Specialisaties -> Wervelkolom -> Cervicale stenose


Cervicale stenose

Cervicale Spinaal kanaalstenose
De nek bevat zeven botten, namelijk de halswervels, met kussentjes (schijven genoemd) tussen elke wervel. Een van de problemen die kunnen optreden in de cervicale wervelkolom, wordt cervicale stenose of degeneratieve cervicale myelopathie (DCM) genoemd. Een myelopathie betekent dat het ruggenmerg wordt samengedrukt. Dit kan gebeuren als het wervelkanaal vernauwd raakt vanwege degeneratie van de tussenwervelschijven en botten (stenose), waardoor het ruggenmerg smaller wordt.

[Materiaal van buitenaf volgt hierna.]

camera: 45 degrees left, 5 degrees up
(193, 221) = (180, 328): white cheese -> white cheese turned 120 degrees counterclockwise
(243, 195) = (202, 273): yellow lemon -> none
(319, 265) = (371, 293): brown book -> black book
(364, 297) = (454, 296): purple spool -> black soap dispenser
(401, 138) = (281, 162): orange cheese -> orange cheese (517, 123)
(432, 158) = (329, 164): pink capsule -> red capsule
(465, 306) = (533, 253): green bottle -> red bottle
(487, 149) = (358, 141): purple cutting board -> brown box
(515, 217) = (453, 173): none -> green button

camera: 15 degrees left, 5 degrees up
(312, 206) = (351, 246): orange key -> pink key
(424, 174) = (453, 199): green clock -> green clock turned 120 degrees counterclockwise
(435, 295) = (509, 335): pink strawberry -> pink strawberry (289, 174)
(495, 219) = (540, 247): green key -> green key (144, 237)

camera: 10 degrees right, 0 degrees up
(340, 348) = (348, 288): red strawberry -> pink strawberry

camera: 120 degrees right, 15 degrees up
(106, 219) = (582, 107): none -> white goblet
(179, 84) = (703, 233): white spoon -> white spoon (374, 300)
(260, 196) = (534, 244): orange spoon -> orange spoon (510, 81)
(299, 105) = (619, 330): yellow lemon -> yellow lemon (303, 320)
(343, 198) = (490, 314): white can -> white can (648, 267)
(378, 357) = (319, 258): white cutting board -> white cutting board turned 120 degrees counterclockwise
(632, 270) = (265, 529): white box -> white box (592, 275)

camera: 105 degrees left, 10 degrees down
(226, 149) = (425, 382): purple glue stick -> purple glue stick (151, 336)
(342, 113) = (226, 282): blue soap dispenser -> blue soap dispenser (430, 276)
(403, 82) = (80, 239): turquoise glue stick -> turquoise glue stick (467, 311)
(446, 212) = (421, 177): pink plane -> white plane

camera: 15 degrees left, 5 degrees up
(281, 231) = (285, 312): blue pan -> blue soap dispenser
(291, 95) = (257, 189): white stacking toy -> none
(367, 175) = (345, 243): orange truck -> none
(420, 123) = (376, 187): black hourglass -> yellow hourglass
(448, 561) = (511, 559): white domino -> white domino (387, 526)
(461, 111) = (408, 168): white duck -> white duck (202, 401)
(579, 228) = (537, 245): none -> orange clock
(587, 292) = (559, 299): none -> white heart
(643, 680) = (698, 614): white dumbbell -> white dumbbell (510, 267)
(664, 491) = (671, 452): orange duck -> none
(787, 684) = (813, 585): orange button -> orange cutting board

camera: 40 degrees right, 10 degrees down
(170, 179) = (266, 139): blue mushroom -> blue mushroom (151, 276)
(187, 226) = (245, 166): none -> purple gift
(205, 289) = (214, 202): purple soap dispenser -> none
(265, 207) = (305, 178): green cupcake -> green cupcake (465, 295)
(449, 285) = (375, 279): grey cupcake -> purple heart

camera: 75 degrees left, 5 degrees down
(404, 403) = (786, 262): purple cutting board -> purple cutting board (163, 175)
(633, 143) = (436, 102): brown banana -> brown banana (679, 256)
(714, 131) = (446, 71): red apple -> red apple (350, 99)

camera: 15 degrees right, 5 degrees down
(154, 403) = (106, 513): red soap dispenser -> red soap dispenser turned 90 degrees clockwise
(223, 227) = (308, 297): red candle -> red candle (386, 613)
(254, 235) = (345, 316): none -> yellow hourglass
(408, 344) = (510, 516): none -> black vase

Wie krijgt het en wanneer/wat veroorzaakt het?
Ruggenmergstenose (abnormale versmalling) treft voornamelijk ouderen en is het gevolg van continue, zeer langzaam toenemende degeneratieve veranderingen, die de mobiele segmenten van de wervelkolom aantasten. De tussenwervelschijven (aan de voorkant van het ruggenmerg) worden minder flexibel en de kleine gewrichten tussen de wervels (aan de achterkant van het ruggenmerg) worden minder bewegelijk. Deze twee flexibele componenten van de wervelkolom proberen ondanks deze veranderingen toch hun functie te behouden. Ligamenten aan zowel de voor- als de achterkant van de wervelkolom worden dikker om deze werkbelasting te compenseren. Hoe dikker deze ligamenten worden, hoe meer ze aan de voor- en de achterkant op het ruggenmerg drukken. Deze druk leidt tot een verlaging van de bloedtoevoer in dit gebied en vervolgens tot een verslechtering van de functie van het ruggenmerg.
Andere, minder vaak voorkomende oorzaken van versmalling van het ruggenmerg zijn: fracturen, tumoren, infecties en aangeboren afwijkingen.

Cervicale stenose.png

Cervicale stenose - Diagnose
Patiënten met een dysfunctie in de wervelkolom klagen voornamelijk over een geleidelijk verlies van de coördinatie; dat wil zeggen lopen en het gebruiken van hun handen. Het valt ze bijvoorbeeld op dat ze niet meer in een rechte lijn kunnen lopen of hun shirts niet meer kunnen dichtknopen. Andere symptomen zijn: een zwaar gevoel in de benen en stekende pijn in de armen en handen. Dit kan ook een lokale pijn in de nek en spasmen van de nekspieren inhouden.

De arts zal de voorgeschiedenis van de ziekte afnemen en vervolgens onderzoek doen naar zwakte en reflexen in de armen en benen, en naar eventuele gevoelsveranderingen.

De diagnose zal worden bevestigd door het uitvoeren van eenvoudige röntgenfoto's en een MRI-scan van de cervicale wervelkolom. De MRI laat precies zien hoeveel het wervelkanaal is vernauwd en in hoeverre het ruggenmerg hierdoor wordt aangetast.


Cervicale stenose - Behandeling
De behandeling van de aandoening is afhankelijk van de ernst van de ziekte. In het beginstadium, met milde vernauwing en aanvaardbare symptomen, kan de arts starten met pijntherapie, fysiotherapie (bijv. warmtetoepassingen) en tijdelijke externe ondersteuning.

Als de aandoening al redelijk vergevorderd is, is chirurgie de beste behandeling.

De operatie wordt uitgevoerd vanaf de voorkant of de achterkant van de wervelkolom, of beide. De beslissing welke benadering de beste is, is afhankelijk van het aantal wervels dat is aangetast en de locatie waar de vernauwing het ergst is - of het gaat om de tussenwervelschijven aan de voorzijde van de wervelkolom of de facetgewrichten aan de achterzijde. Dit maakt niet heel veel uit: het hoofddoel van de operatie is om meer ruimte te bieden aan het ruggenmerg en ook om de cervicale wervelkolom te stabiliseren. Na de operatie kan het nodig zijn om een nekbrace te dragen gedurende 1 tot 3 maanden. Nadien moet het ruggenmerg worden onderhouden met minder pijn als gevolg, maar ook met een lichte bewegingsbeperking van de cervicale wervelkolom.